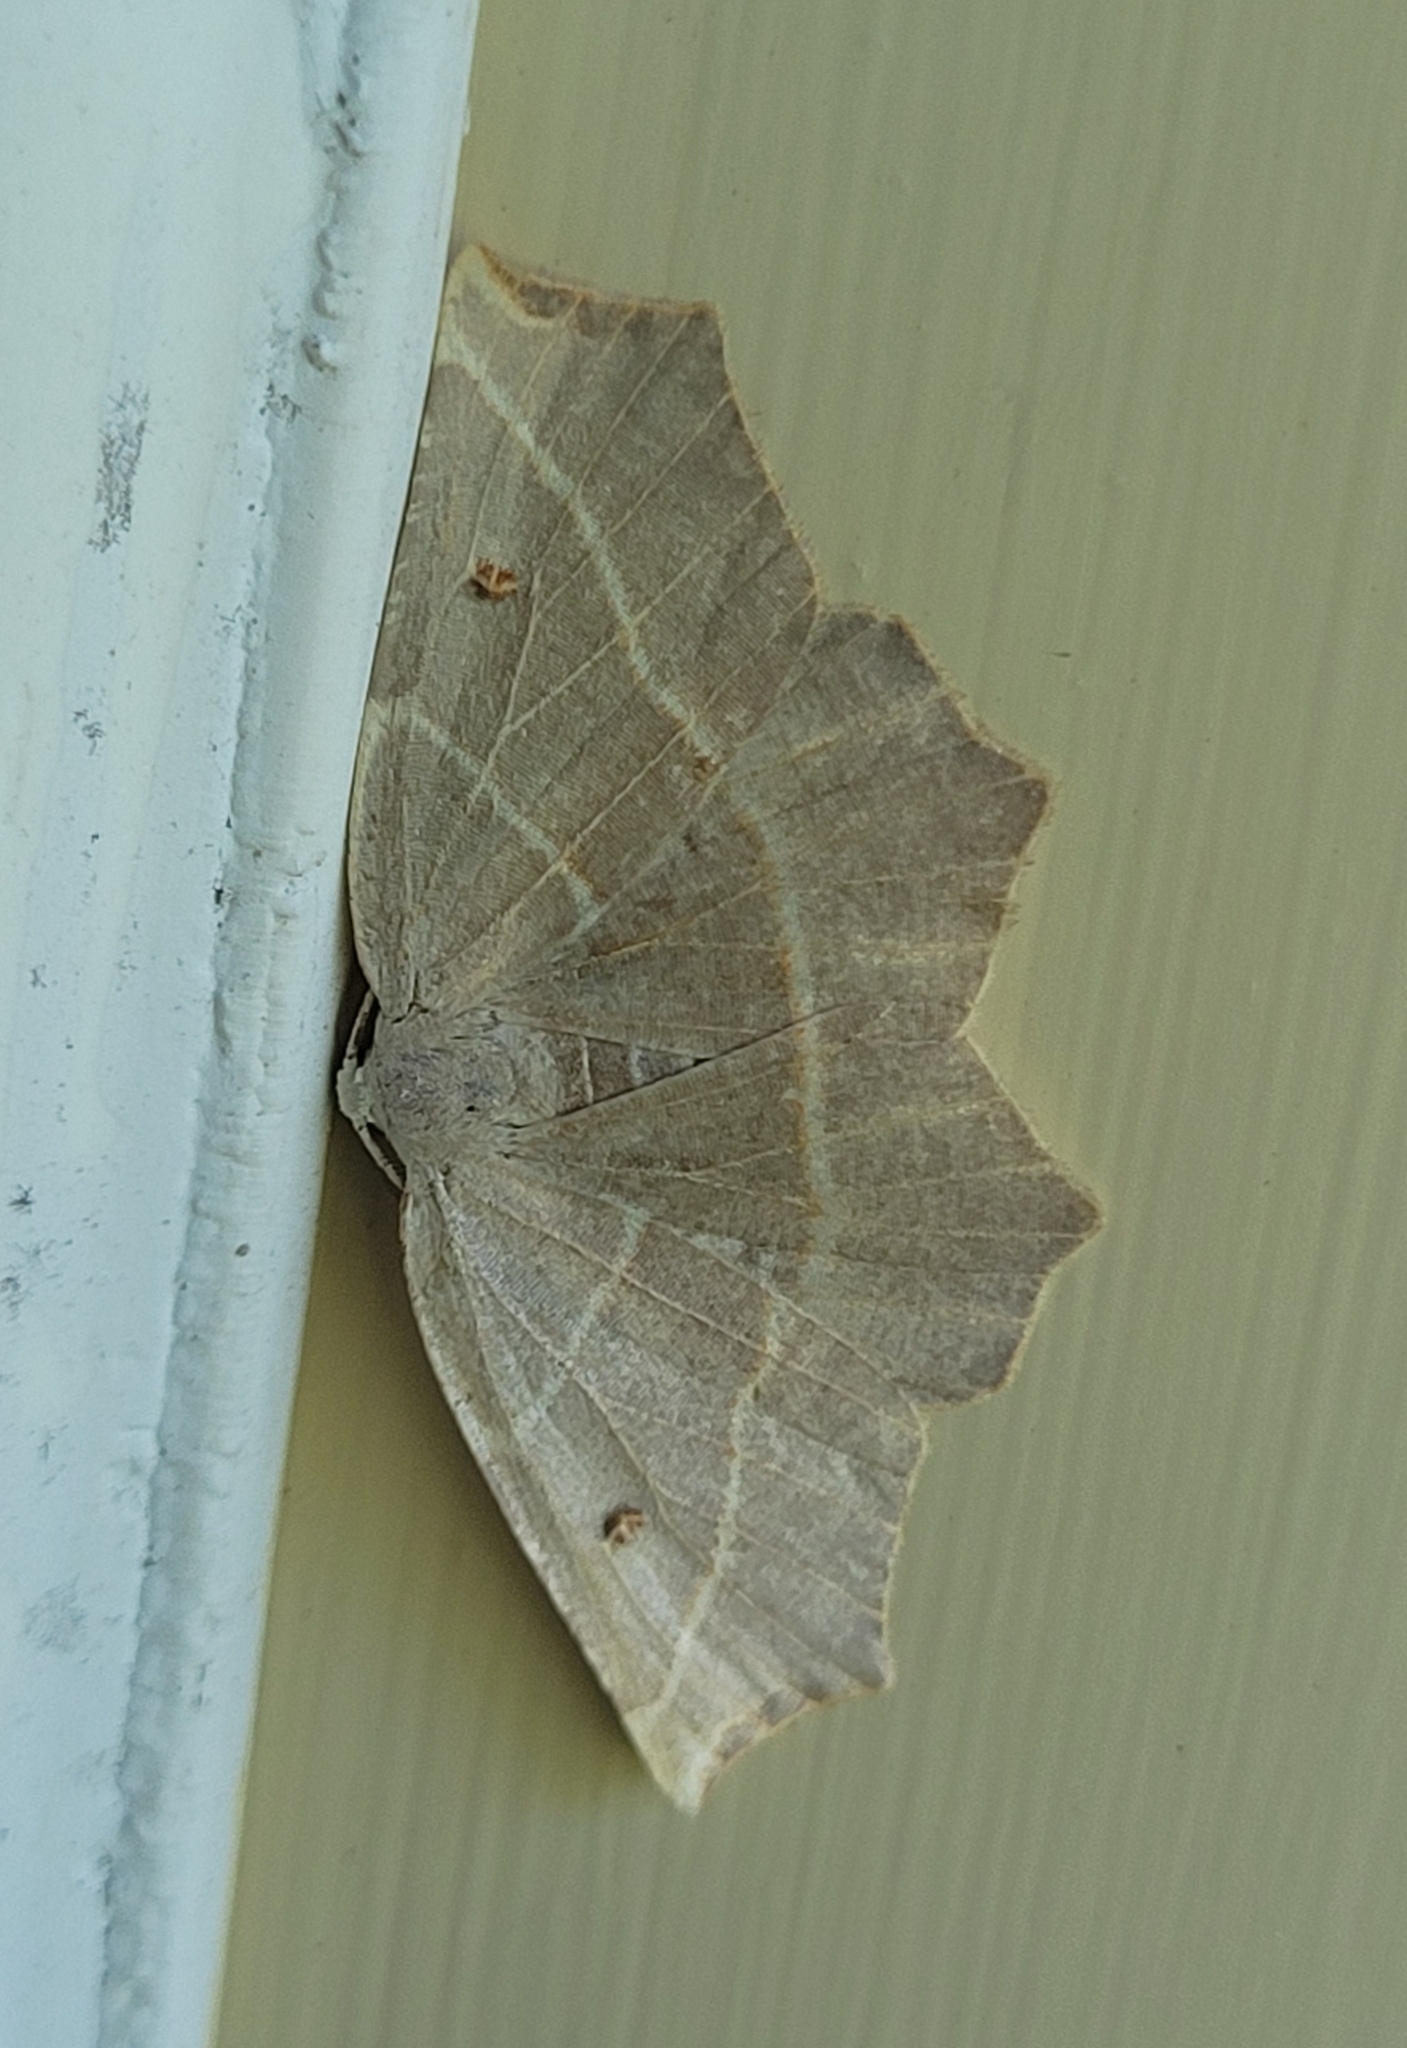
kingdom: Animalia
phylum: Arthropoda
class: Insecta
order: Lepidoptera
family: Geometridae
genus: Metanema
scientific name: Metanema inatomaria
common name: Pale metanema
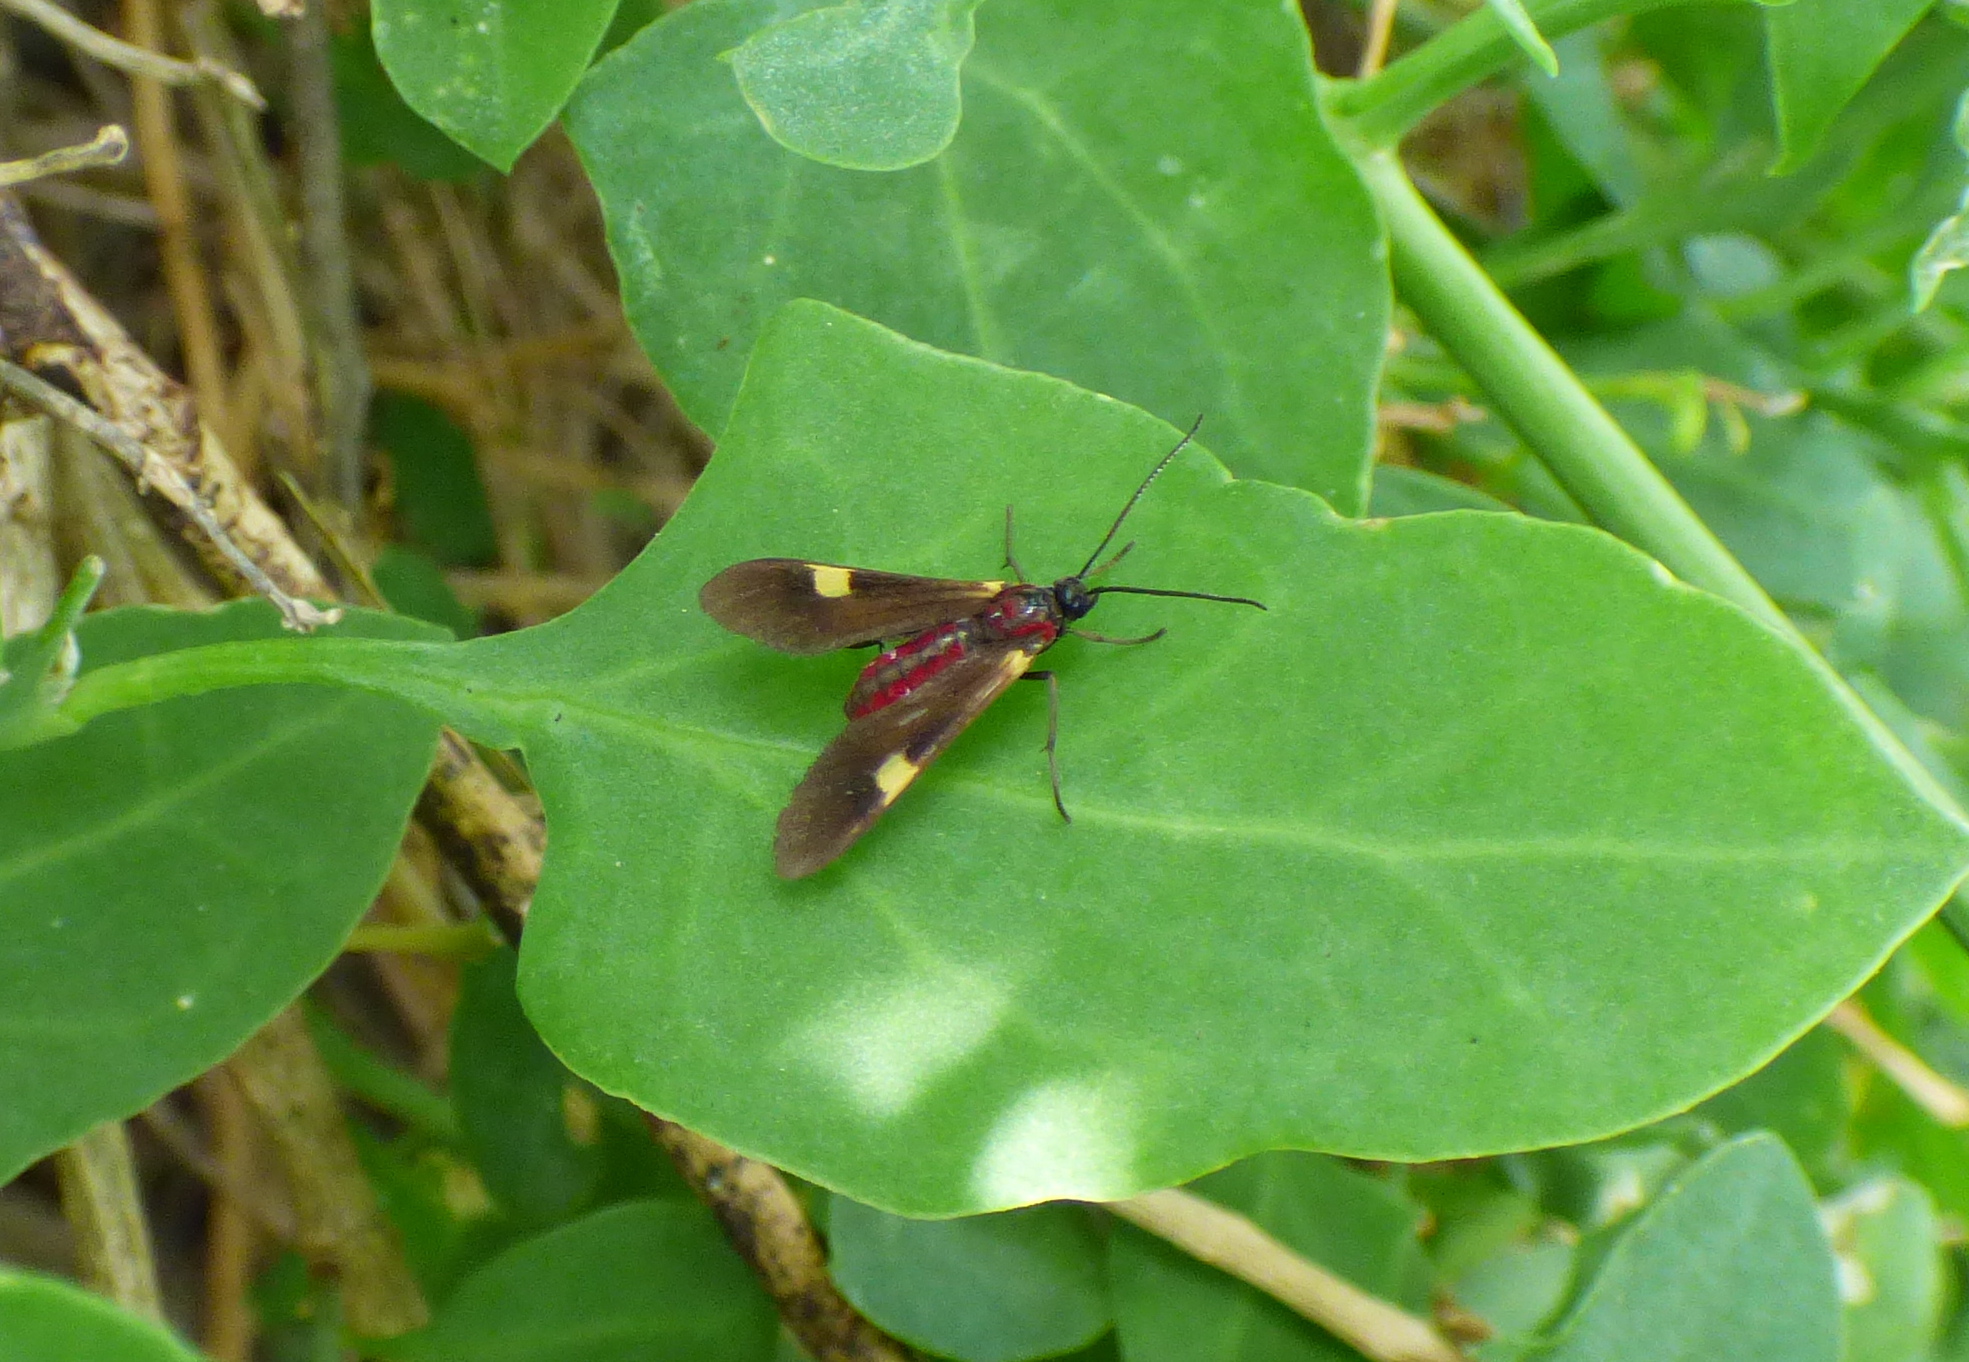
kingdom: Animalia
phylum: Arthropoda
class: Insecta
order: Lepidoptera
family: Erebidae
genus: Rhynchopyga
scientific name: Rhynchopyga meisteri
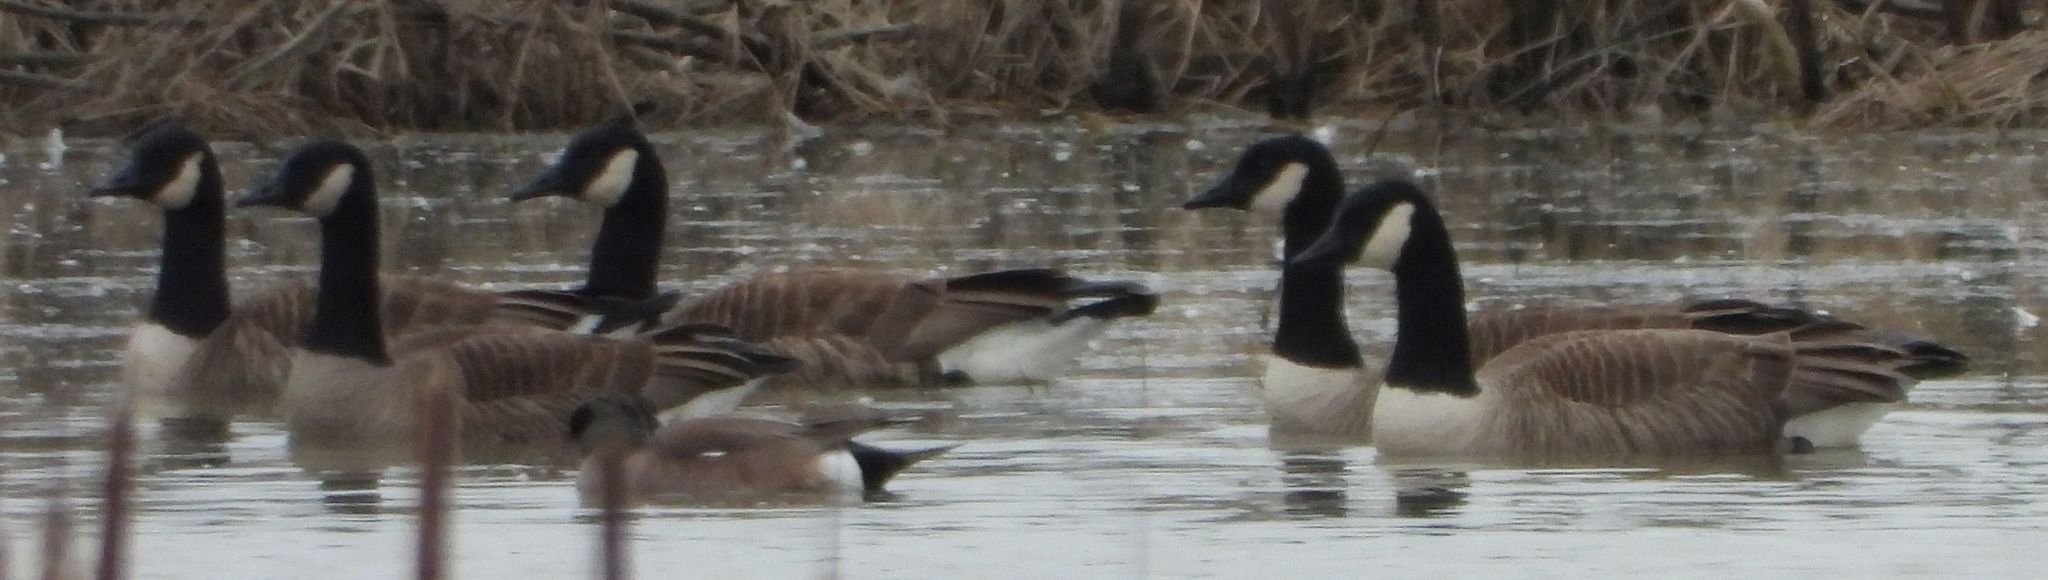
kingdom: Animalia
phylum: Chordata
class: Aves
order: Anseriformes
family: Anatidae
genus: Branta
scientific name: Branta canadensis
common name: Canada goose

__TASK INSTRUCTIONS__: Reproduce all of the lines above word for word, leaving out the pictures.

__FINISHED TASK__:
kingdom: Animalia
phylum: Arthropoda
class: Insecta
order: Lepidoptera
family: Geometridae
genus: Metanema
scientific name: Metanema inatomaria
common name: Pale metanema
kingdom: Animalia
phylum: Arthropoda
class: Insecta
order: Lepidoptera
family: Erebidae
genus: Rhynchopyga
scientific name: Rhynchopyga meisteri
kingdom: Animalia
phylum: Chordata
class: Aves
order: Anseriformes
family: Anatidae
genus: Branta
scientific name: Branta canadensis
common name: Canada goose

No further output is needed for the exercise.